Дотрагиваясь пальцами до подстриженной пряди волос, дабы закинуть челку, что лезла в глаза, повыше, Нэнси спросила почти полушепотом:
- О чём же?
Адвокат сделал взгляд максимально напряженным, мужественно сжал скулы и выпятил подбородок. Эта “версия” легендарного злодея была не столь молодой, как робо-Гранд и в то же время моложе и стройнее предыдущей “версии”.
- Большое зло надвигается на нас с геометрической прогрессией. Зло притаилось там, во мраке, среди миллионов звезд, и выжидает перед нанесением смертельного удара по нашей планете…
- Чушь какая-то… - несмотря на то, что Гарднер старалась не верить заклятому врагу своего возлюбленного, интуиция подсказывала, в словах Адвоката была самая грубая правда, - Как же вы, интересно, это докажете?
Прекрасно зная о слабых местах собеседницы, Гранд собирался на них поднажать, как делал это всегда, когда чего-то добивался.
- Итак, вы немедленно передаёте мне управление компанией, а также ту часть акций, которая должна была достаться мне еще во времена вашего возлюбленного, а я… обеспечиваю функцию защиты и организовываю подразделение по отражению внеземных атак. Вечно уповать на Героймена мы не сможем, и нужны ресурсы…

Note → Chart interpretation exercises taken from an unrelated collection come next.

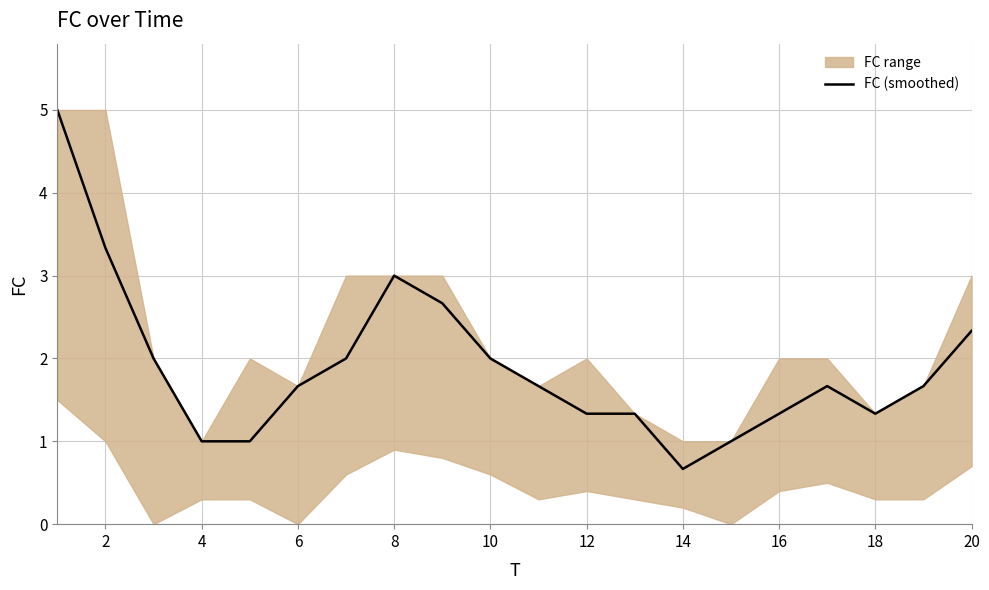

How many values exceed 1?

16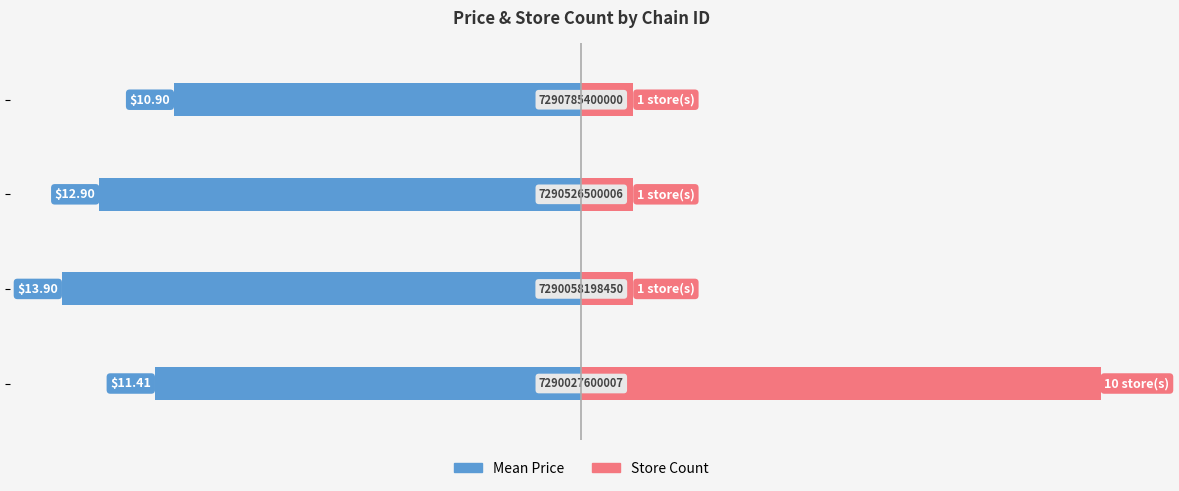

How many data points does each series have?

4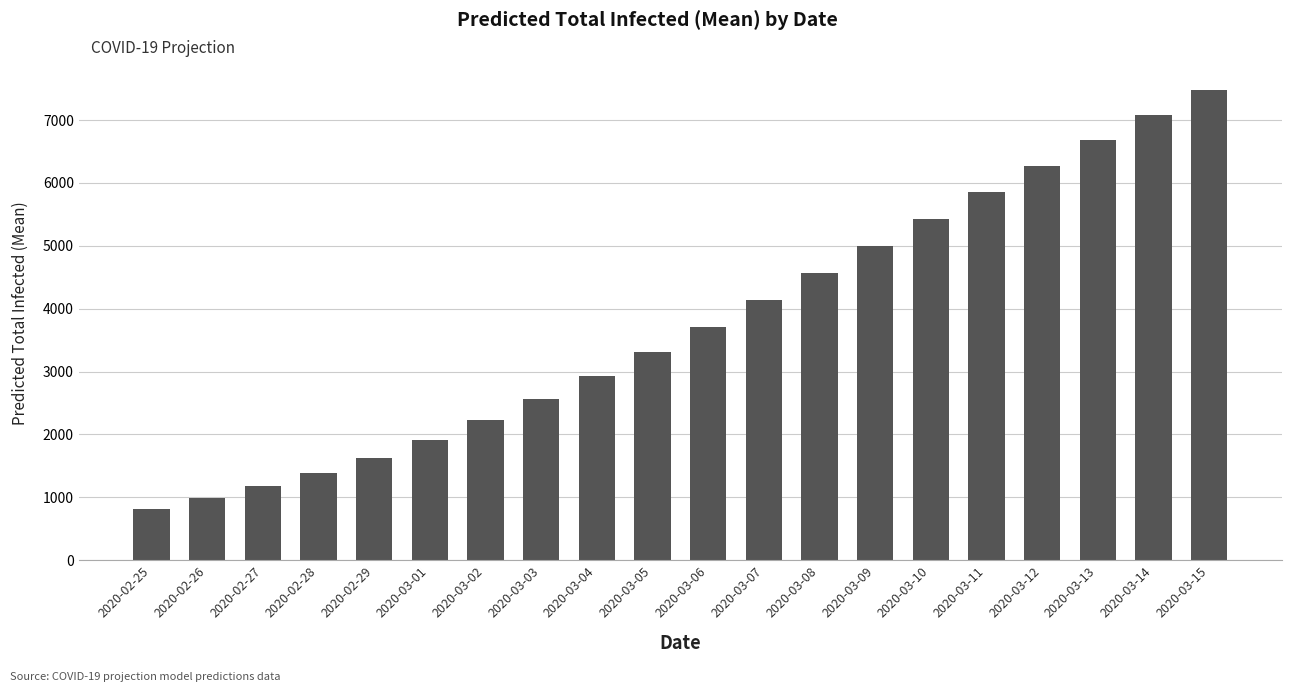

Count the number of categories in the chart.

20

- Бред! – уверенно воскликнула Нэнси, - Отдать компанию? Вам? Да я скорее умру!
И Адвокат таки “поднажал”:
- Ваше упрямство сыграет с вами злую шутку. Вот увидите. Когда ваш ребенок… когда ваш сын вырастет, то будет находиться в вечном рабстве, и виноваты в этом будете вы.

Атмосфера стала еще удушливее и невыносимее, когда воскресший заявил, что, согласно его мнению, женщинам не место в крупном бизнесе, “даже таким привлекательным”.
- Так, всё, хватит… - не желая больше выслушивать бредни о конце света и о пришествии большого космического зла, Нэнси спокойным, бесцветным голосом прогнала махинатора, - Уходите! Уходите или позову охрану!

- П-ф-ф-ф-ф… Да ради бога! - пряча улыбку, Лэтс Гранд уступил.